BULLSEYE

TCA person of the month: Captain James Trimble

Last month our person of the month was Judge Robert Trimble. This month we are going to look at the man, James Trimble, father, who inspired his sons to do great things.

Captain James Trimble was born in Augusta County, Virginia, son of John Trimble and Mary Christian Moffett in 1756, and died in 1804, in Kentucky.

Around the age of eight years, James and his father John were captured by Indians at the second Kerr massacre. John was killed and James was rescued by his half brother Captain George Moffett who, four years later became his guardian on March 18, 1768.

James fought in the battle at Point Pleasant during the Revolutionary War, commanding a company of Virginia Militia, and received a land grant for his military service. He moved his family, wife Jane Allen, 2 daughters and six sons to Fayette Country near Lexington, Kentucky in 1784. James acquired slaves to work the land and in 1802 resolved to free his slaves, convinced that slavery was unjust. He freed his bondsman and was moving his family to the Northwest Territory on the Ohio River, where slavery was prohibited, when he died before the move was completed. His son Allen became the head of the family, completing the family move as his father had planned.

An article on Allen Trimble (Ohio governor X 2 terms) was published in the first issue of Clan Prints in the Sands in September of 2001. Next month we will look at another son Judge John Trimble.

It is interesting to note that TCA has several active members who are descendents of these gentlemen and their forefathers.

Time Capsule

Annie Henderson lived in the north of Ireland. Her family was “Quality.” (They had a pew in the Kirk.) Angus McDonald, a soldier was stationed in the north of Ireland. (He stood 6 feet 2 inches in his stocking feet.) Theirs was a run-away match. They had seven

 

little girls: Annie, Mary, Margaret, Elizabeth, Catherine, Frances, and Isabella (Grandma). The mother died of a fever, and the father away fighting under Wellington in Egypt. (The doctor sat him down and cried.) Afterwards Catherine and Frances died of a fever.

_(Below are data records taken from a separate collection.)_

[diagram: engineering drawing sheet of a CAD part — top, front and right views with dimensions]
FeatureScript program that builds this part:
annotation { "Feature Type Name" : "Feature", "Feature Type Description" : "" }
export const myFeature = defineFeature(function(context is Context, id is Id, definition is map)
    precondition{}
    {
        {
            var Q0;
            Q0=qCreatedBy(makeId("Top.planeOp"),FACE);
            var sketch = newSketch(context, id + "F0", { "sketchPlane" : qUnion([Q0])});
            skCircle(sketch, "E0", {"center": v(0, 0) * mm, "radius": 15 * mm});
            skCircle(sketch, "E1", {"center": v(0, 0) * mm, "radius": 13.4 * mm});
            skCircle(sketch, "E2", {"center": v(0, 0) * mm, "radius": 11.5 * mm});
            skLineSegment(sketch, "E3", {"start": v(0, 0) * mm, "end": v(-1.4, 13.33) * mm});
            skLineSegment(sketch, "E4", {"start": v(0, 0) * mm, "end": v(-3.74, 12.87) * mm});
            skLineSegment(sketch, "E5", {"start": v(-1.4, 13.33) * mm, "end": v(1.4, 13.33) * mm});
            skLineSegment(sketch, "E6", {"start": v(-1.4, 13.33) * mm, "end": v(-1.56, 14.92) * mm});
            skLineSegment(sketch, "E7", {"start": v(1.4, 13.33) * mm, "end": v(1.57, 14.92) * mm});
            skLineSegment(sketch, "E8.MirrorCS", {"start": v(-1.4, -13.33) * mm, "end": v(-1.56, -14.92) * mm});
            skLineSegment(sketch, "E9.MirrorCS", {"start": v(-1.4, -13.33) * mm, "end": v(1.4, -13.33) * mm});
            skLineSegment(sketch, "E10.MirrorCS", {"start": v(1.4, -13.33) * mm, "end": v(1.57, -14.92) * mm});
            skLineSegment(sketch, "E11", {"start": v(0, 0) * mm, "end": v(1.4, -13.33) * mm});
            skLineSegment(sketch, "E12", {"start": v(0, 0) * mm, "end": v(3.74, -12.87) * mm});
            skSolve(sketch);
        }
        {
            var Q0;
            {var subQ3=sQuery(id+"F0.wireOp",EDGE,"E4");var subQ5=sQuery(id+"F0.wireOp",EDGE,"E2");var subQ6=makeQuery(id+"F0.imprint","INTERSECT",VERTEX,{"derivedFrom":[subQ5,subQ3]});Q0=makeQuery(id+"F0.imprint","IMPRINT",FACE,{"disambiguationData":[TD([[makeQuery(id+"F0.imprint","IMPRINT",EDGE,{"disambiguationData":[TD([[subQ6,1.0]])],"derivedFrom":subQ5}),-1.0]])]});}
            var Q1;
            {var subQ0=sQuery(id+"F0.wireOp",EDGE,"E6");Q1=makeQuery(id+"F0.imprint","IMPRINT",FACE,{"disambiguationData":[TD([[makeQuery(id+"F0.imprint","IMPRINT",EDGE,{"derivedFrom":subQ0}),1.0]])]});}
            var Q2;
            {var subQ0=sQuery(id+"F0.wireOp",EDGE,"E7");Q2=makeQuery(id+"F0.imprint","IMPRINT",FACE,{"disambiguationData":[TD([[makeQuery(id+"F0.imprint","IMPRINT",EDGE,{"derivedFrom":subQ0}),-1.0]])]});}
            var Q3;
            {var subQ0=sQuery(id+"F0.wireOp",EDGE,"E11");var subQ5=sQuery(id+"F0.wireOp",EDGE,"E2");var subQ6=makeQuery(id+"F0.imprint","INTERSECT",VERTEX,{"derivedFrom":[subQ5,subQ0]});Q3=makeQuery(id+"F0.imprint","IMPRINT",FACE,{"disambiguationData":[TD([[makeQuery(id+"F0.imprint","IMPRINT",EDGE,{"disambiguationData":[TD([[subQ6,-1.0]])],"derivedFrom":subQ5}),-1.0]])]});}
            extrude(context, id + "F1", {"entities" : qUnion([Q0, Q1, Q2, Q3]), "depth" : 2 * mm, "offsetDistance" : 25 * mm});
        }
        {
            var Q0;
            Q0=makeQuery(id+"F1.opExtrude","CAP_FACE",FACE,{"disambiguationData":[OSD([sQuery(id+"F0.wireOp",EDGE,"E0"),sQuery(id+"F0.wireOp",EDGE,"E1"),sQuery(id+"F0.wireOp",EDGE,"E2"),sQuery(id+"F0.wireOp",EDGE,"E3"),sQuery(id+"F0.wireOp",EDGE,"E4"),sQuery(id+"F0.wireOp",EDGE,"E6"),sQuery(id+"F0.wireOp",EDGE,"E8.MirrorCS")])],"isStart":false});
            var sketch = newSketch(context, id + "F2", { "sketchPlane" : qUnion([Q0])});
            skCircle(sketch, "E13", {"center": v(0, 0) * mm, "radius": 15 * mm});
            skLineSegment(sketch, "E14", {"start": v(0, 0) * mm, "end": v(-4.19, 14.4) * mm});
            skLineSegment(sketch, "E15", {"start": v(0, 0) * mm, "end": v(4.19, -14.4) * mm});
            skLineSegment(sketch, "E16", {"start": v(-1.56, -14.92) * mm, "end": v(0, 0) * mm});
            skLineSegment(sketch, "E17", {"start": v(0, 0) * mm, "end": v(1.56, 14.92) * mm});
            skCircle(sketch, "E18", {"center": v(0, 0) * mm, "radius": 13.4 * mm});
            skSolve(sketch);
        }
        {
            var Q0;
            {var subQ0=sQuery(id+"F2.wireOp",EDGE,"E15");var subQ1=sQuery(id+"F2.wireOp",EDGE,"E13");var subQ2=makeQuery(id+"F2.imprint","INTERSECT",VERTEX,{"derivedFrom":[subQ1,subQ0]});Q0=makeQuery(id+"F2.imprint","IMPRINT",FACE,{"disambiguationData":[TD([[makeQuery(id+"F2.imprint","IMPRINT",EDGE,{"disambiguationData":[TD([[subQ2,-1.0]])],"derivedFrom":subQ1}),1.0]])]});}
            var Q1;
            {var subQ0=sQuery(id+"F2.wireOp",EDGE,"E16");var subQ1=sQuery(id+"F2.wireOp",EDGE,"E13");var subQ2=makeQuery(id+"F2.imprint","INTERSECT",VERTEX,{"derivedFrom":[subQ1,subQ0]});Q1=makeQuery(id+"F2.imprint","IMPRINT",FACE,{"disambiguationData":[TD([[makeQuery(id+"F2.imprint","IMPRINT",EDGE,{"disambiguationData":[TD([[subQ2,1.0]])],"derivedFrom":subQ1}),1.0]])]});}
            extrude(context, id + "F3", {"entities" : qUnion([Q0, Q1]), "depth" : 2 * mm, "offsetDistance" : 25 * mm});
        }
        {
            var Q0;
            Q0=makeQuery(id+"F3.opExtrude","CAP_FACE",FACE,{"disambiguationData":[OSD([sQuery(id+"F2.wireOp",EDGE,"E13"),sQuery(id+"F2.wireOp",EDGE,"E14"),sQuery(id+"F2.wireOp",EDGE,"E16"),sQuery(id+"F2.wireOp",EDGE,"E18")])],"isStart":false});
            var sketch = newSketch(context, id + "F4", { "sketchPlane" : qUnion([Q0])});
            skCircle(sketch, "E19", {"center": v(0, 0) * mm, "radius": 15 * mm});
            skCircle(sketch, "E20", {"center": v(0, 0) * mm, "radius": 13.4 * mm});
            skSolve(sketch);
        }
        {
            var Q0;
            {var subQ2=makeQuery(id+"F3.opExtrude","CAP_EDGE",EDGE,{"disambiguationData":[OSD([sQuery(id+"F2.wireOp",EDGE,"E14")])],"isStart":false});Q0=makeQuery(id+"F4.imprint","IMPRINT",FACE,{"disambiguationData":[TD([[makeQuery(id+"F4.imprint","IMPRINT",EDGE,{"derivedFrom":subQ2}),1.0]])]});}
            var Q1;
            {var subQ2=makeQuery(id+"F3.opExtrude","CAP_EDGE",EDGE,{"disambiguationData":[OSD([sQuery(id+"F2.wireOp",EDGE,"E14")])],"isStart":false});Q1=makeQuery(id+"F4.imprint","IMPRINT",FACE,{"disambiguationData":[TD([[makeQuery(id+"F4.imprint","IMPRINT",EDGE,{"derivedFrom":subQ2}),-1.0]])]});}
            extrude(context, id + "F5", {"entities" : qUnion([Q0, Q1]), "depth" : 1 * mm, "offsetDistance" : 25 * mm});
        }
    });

Grandma went to the Reading school and learned to read but in Writing school she got a blot on her copy book and the master whacked her hand. She never went back. She worked in the cotton mills as a weaver till she was about eighteen when she married William Turnbull and they came to America, to Maryland.

He had two brothers, Hector and Thomas. One was a teacher and the other an actor in London (Shakespearian plays). He also had an uncle Gavin who wrote poetry. Violet used to have a book of Robert Burns’ poems with some of his in the back.

Well, they were married and came to America when about 19 to Maryland. It was a slave state, so afterwards they came to Illinois then to Minnesota. Their children were:

John (died in infancy),
Thomas (1 child, died in infancy),
Annie (my mother) Mabel,
William, not married
John (Leslie, Florence Buller, Everett, Arthur)
George (Violet’s father)
Mary – “Aunt Mary” (Charles, died in infancy, Edith,   Albert Roy, Irving, Margaret)
Charles (not married)

Grandma Turnbull’s sisters:

Annie, married and stayed in Scotland (I know          nothing about her)
Mary, married Mr. Harris, a good-for-nothing. Two children, a boy who stayed in Scotland and a girl Jane who came with her mother to America as a baby. She contracted Smallpox on the ship and was terribly pocked. She lived for many years with Aunt Bessie.

Margaret, married Mr. McKinley. Their children were John, George, Sandy, William, Sarah, Isabel. Margaret died of blood poisoning not very old. John was killed in the Civil War. George and Sandy lived on farms near Cannon Falls and had families, mostly boys. I knew them slightly. William was a Methodist preacher. I knew him quite well at Winona. Sarah married Mr. Williamson, also a farmer near Cannon Falls.